Taking a chance, I called out in Sesotho, “Dumela Ntate Tutu! U phela joang? ” He immediately wheeled around and called me over. When I explained that I was Mennonite, he grinned and said with a grin of familiarity, “The Peace Church, they are always doing great work.” He then invited me and the EMU students to meet him personally for communion. He officiates the services at St. George’s Cathedral in Capetown, South Africa.
That was the original encounter that led to many more. Two that come to mind as outstanding and memorable events were when the EMU students attended a communion service at St. George’s. A young lady in a wheelchair was pushed up to the altar to receive communion . A pregnant pause followed. Several of my male students, realizing that she could not ascend to the altar to receive communion, immediately stood up and looked at me. I nodded in approval to communicate: go ahead. Four of them lifted and carried the young lady in her wheelchair up the steps to the altar. Tutu bowed and thanked them. After, she was carefully carried down the steps from the altar with tears in her eyes. After this moving experience Archbishop Tutu asked us to meet and talk with him over tea in the church coffee shop.

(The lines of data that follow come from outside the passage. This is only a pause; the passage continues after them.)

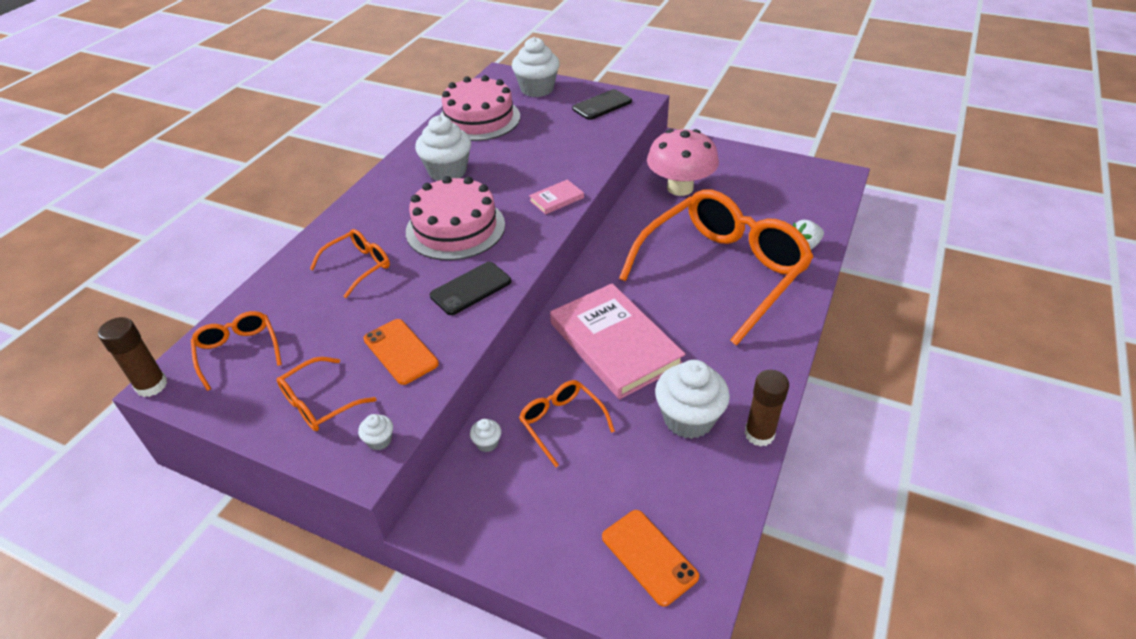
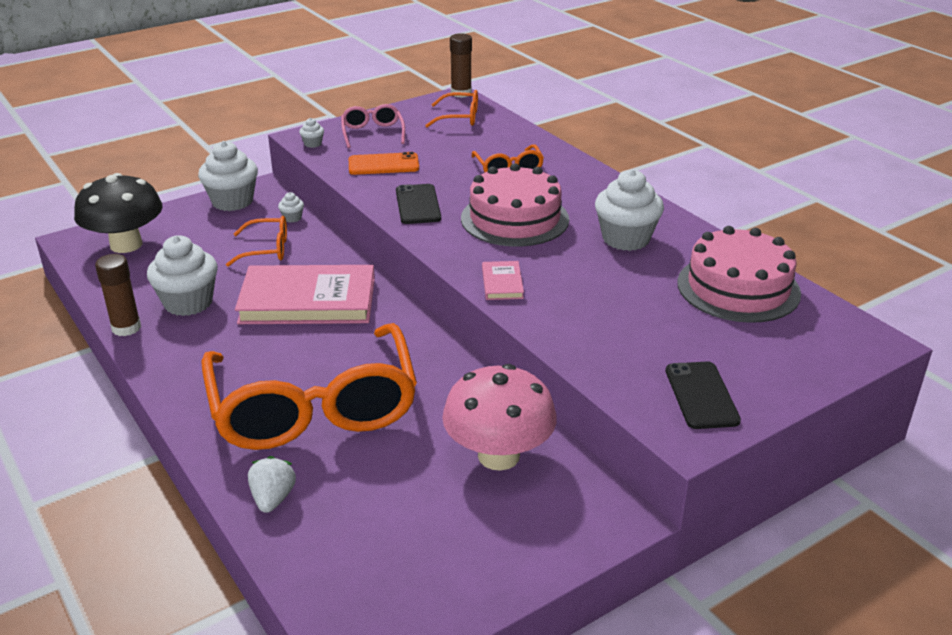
camera: 120 degrees right, 10 degrees down
(320, 403) = (372, 133): orange glasses -> pink glasses
(537, 89) = (799, 357): white cupcake -> white cupcake (232, 201)
(649, 556) = (126, 245): orange phone -> black mushroom

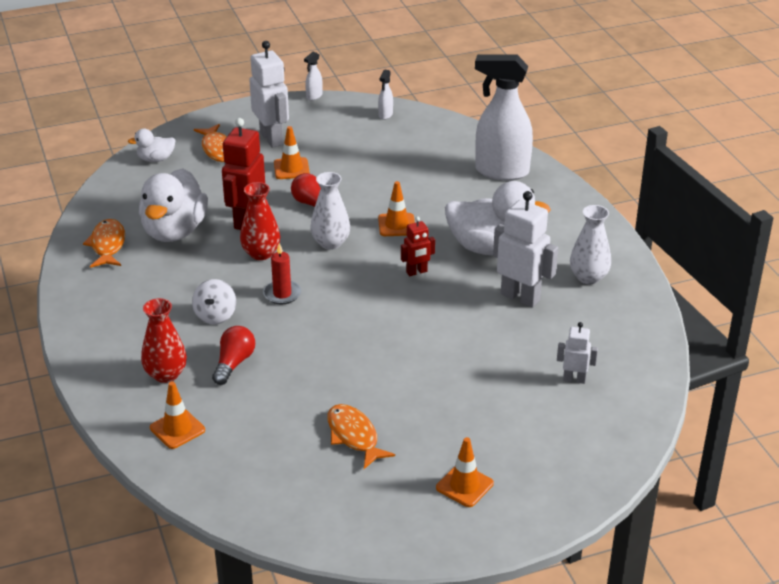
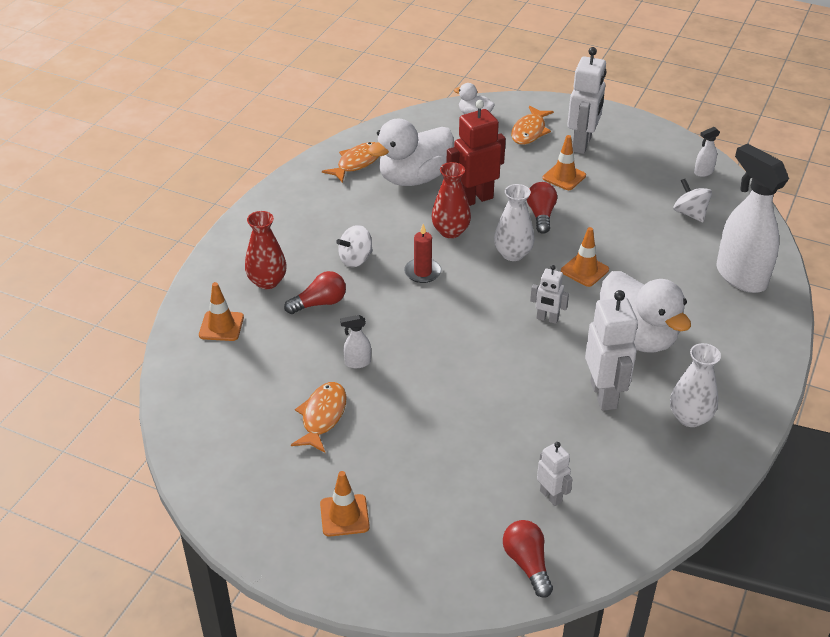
camera: 45 degrees right, 5 degrees up
(314, 96) = (663, 126): white spray bottle -> white spray bottle (357, 363)
(414, 147) = (690, 213): none -> white spinning top
(417, 272) = (547, 319): red robot -> white robot
(616, 428) = (527, 564): none -> red light bulb

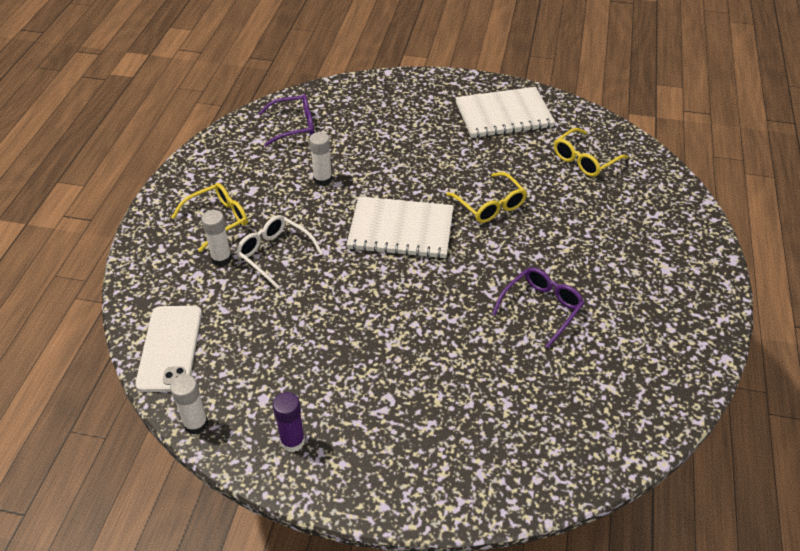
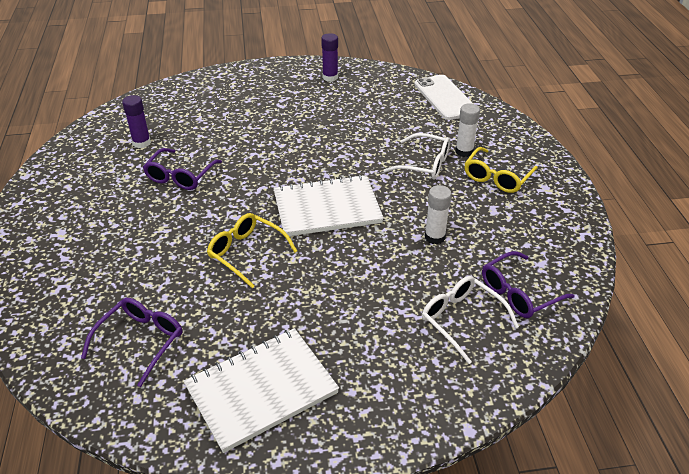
camera: 160 degrees right, 5 degrees down
(196, 424) = (393, 72): white glue stick -> none
(349, 120) = (461, 320): none -> white glasses
(584, 160) = (141, 341): yellow glasses -> purple glasses
(586, 376) = (142, 143): none -> purple glue stick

The second event also took place at St. George’s Cathedral which is renowned for its great acoustics. As the cathedral was empty, we decided to sing, 606 , “Praise God From Whom all Blessings Flow.” The Archbishop heard us and came from his office. He exclaimed, “I thought it was angels singing!” He then extended an invitation for us to sing at Sunday’s service. Unfortunately, to all of our regrets, we had to leave.. These events left the CC students with an enduring and meaningful experience which made quite an impact on them.
–Harlan de Brun, former crosscultural leader
We never met Bishop Tutu, but Pat’s parents (working in a seminary in Nigeria) and brother Darrel (worked in Swaziland) met him several times. So when Pat and I edited a collection of reflections of international workers called, “World Winds,” we wrote Tutu and asked him if he would consider writing a foreward to the book. We expected, at best, a return letter asking more details and due dates and so forth. Instead, to our surprise and delight, the return mail from him was the foreward itself! He blessed us and the book by saying “Thanks be to God for “World Winds: Meditations from the Blessed of the Earth” which help us to tune in to God’s wavelength.”